[Check your understanding]
1. Decide whether each statement agrees with the SMITE text, answering yes or no and quoting the words that settle it: (a) In dummy mode, SMITE.getLatestSample() returns the current mouse cursor position. (b) The SMITE.rawBuffers interface works in dummy mode. (c) In Python, a SMITE call that normally returns a value returns None in dummy mode.
2. According to the SMITE text, which two features are not implemented in SMITE?

The two features we have not implemented in SMITE are online event detection and area-of-interest (AOI) triggers. In both cases, we think neither an approach potentially provided by SMITE nor the algorithms implemented in the iViewX SDK would best suit most users who need such advanced tools, because any implementation would be geared to a particular use case that would likely differ from that of the user. A possible implementation of AOI triggers provided in SMITE might, for instance, force the user into an unnatural segmentation of their stimulus display, since only rectangle-shaped AOIs are supported, whereas a hypothetical event detector provided with SMITE might be tuned for saccade onset detection, but the user might instead need accurate identification of fixation onset. By using online data access through SMITE.getLatestSample(), SMITE.consumeBufferData(), and SMITE.peekBufferData(), users may implement these algorithms to their exact specifications or may use code available on the internet that best suits their needs.

Dummy mode

To make it easier to develop a script using SMITE without access to the eye tracker, SMITE implements a dummy mode. When dummy mode is activated, by either calling SMITE.setDummyMode() or using the SMITEDummyMode() constructor directly, SMITE is put into a mode in which all calls are accepted, but it does not perform any action. If a SMITE call normally returns a value, in dummy mode SMITE will return [] in MATLAB, or None in Python. Exceptions to this rule are SMITE.getLatestSample(), SMITE.consumeBufferData(), and SMITE.peekBufferData(), which return the current position of the mouse cursor in order to make it easy to develop and test gaze-contingent code. The SMITE.rawSMI and SMITE.rawBuffers interfaces are not supported in dummy mode.

[Data provided]
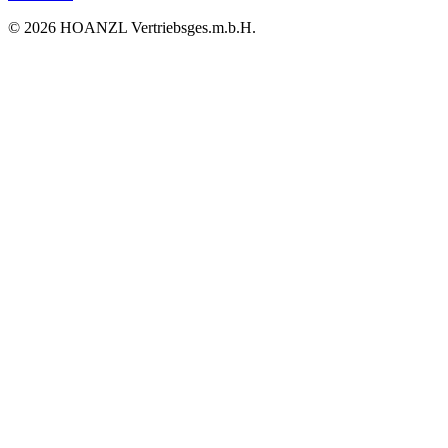
© 2026 HOANZL Vertriebsges.m.b.H.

[Problem solutions]
1.
(a) Yes: "which return the current position of the mouse cursor in order to make it easy to develop and test gaze-contingent code"
(b) No: "The SMITE.rawSMI and SMITE.rawBuffers interfaces are not supported in dummy mode."
(c) Yes: "in dummy mode SMITE will return [] in MATLAB, or None in Python"

2. Online event detection and area-of-interest (AOI) triggers.